**Records supplied**.
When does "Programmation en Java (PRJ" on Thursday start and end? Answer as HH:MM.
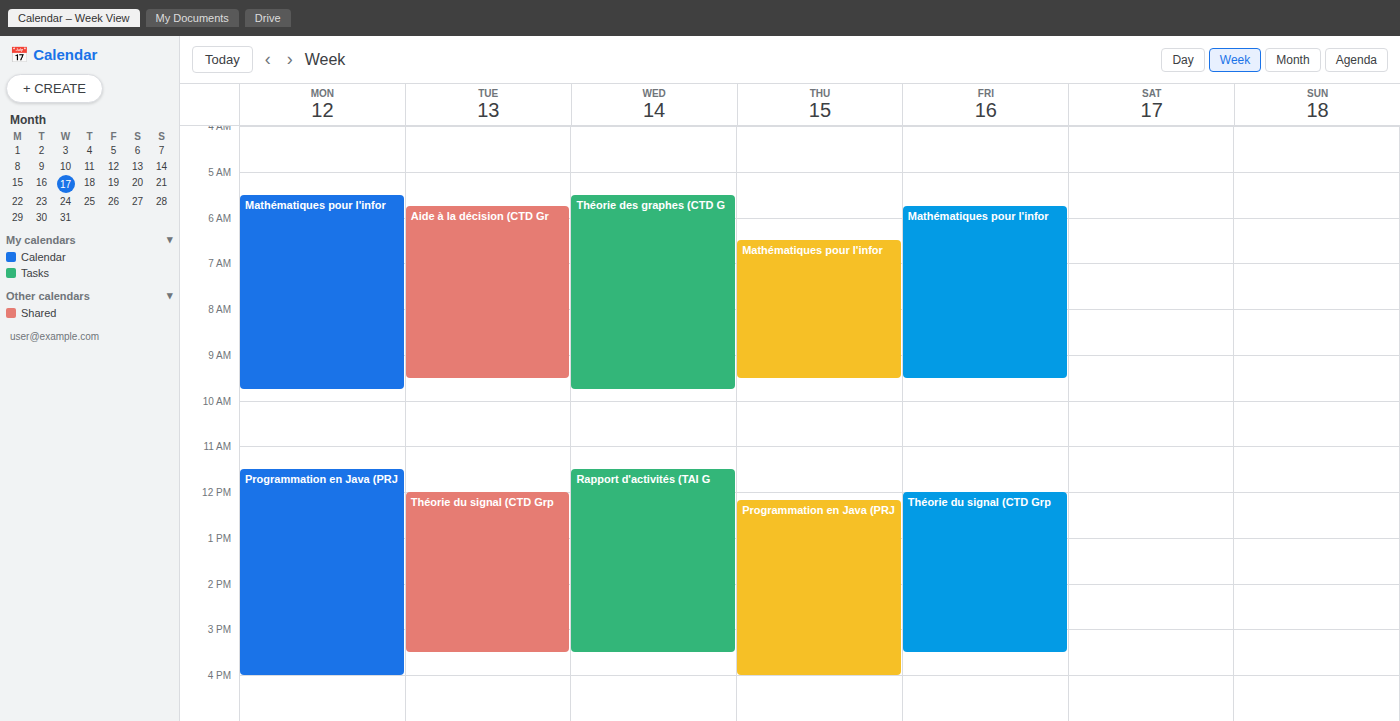
12:10 to 16:00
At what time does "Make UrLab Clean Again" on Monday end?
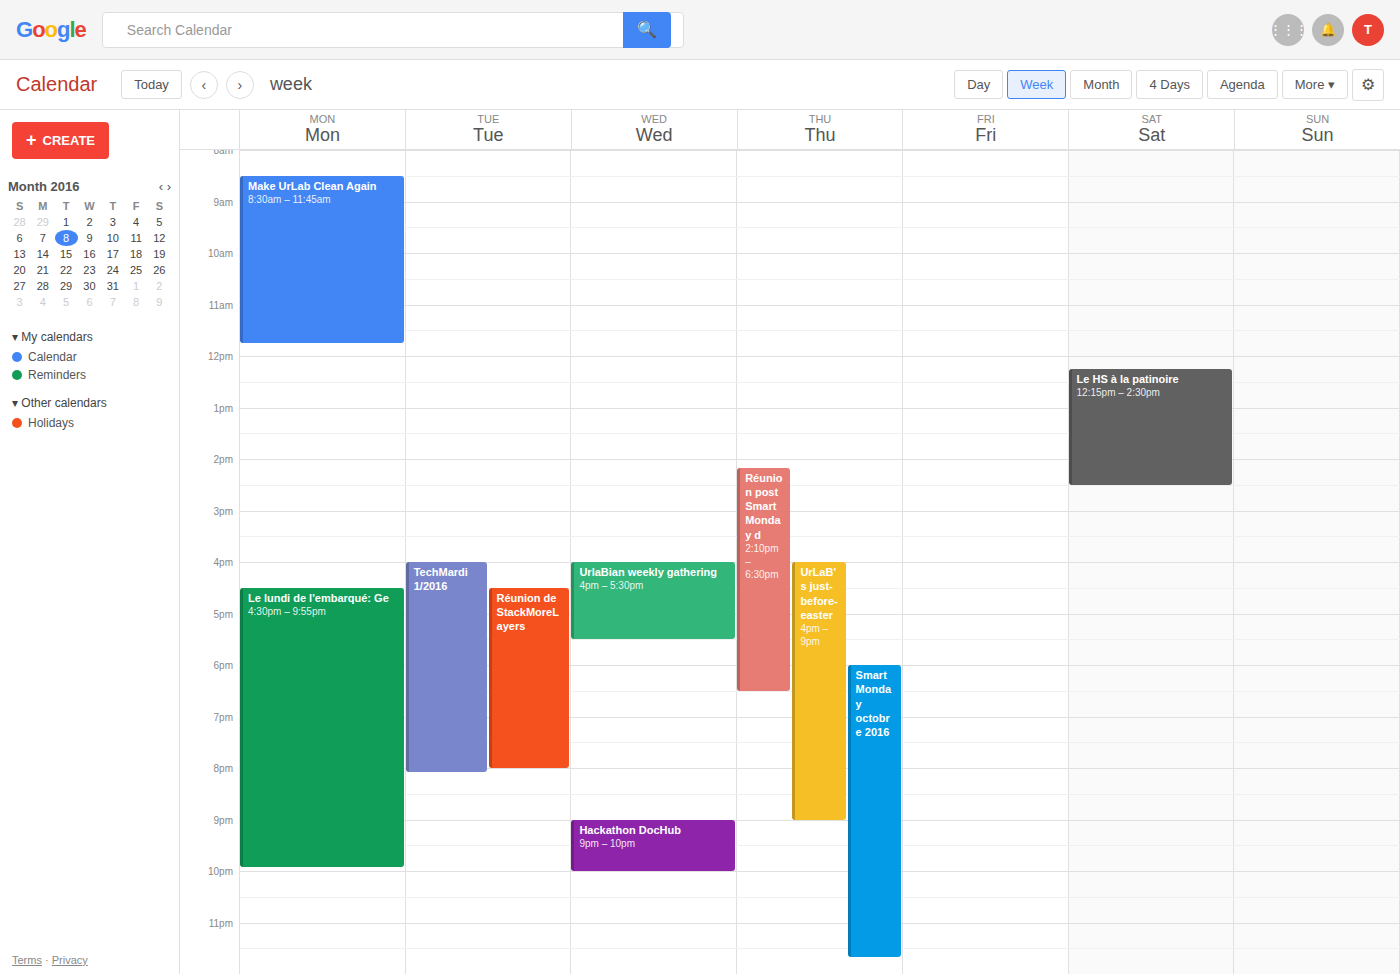
11:45 AM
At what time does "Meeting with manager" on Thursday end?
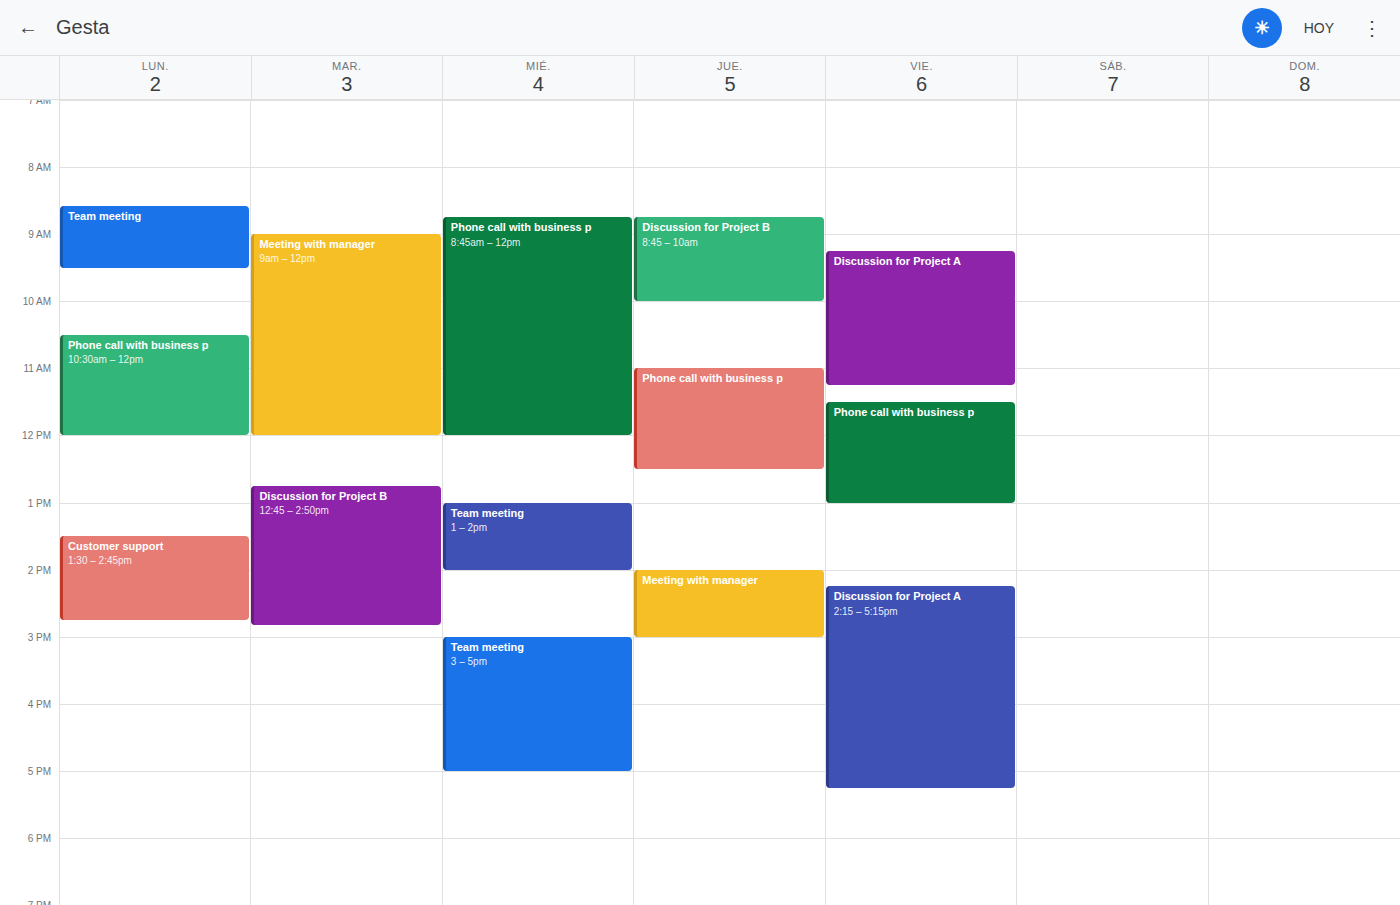
3:00 PM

**What needs to be done**. Could you edit the rows above so that every "At what time" reads "What time", keeping everything else as it is? Leave the pictures out of the result.

**Task solution**.
When does "Programmation en Java (PRJ" on Thursday start and end? Answer as HH:MM.
12:10 to 16:00
What time does "Make UrLab Clean Again" on Monday end?
11:45 AM
What time does "Meeting with manager" on Thursday end?
3:00 PM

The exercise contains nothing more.